Finalement, l’objectif est d’élargir notre capacité à travailler avec une émotion donnée afin de pouvoir choisir si, comment et quand nous:

  • l’exprimons seul·e ou la partageons avec d’autres, pour ensuite la libérer;

  • exploitons l’énergie pour la diffuser dans des activités qui sont importantes pour nous;

  • la laissons simplement passer, sans rancune.

Pour y arriver, on doit être bien nourri et avoir bien dormi.

Un hack de gestion émotionnelle

Détendez les yeux. Détendez la langue (vraiment, c’est très efficace pour calmer l’esprit). Décidez d’accueillir l’expérience complète. Remarquez où dans votre corps vous ressentez l’émotion. Cela semble-t-il grand ou petit? Où sont les bords? Sont-ils nets ou flous? A-t-elle une couleur? Un poids? Un mouvement? Une texture?
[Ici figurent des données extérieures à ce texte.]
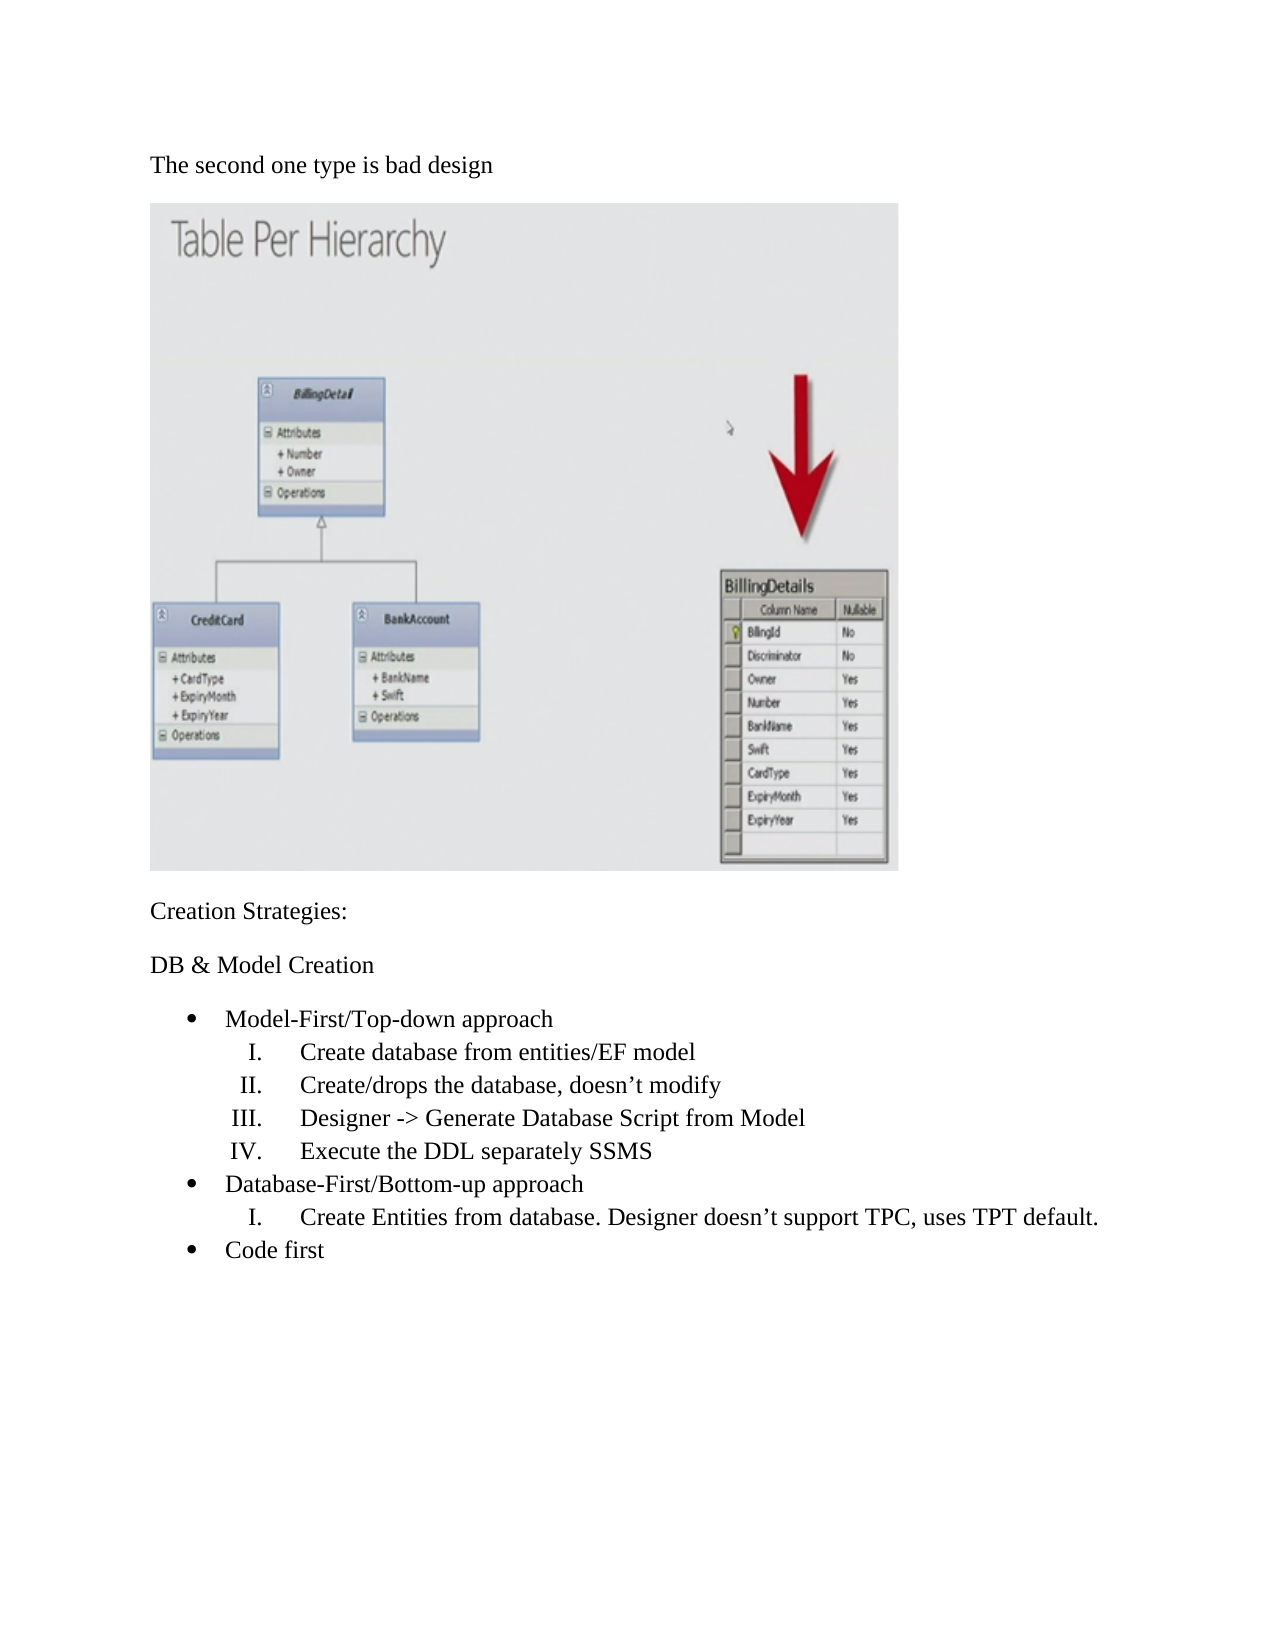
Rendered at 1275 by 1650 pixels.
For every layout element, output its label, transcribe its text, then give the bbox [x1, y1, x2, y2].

Quelle est l’émotion? Soyez vraiment précis·e. Est-ce de la colère, est-ce de la frustration? De la rancœur? De l’hostilité? De l’irritation? De la fureur?

Continuez à explorer l’émotion avec curiosité et sans jugement. À quoi sert-elle? Qu’est-ce que vous allez en faire?

Résumé de comment transformer la colère en énergie

  • Ne vous fâchez pas contre la colère.

  • Ne prenez jamais rien personnellement, y compris votre propre colère.

  • Pensez à la façon dont vous voulez avoir un impact sur les autres et choisissez de le faire.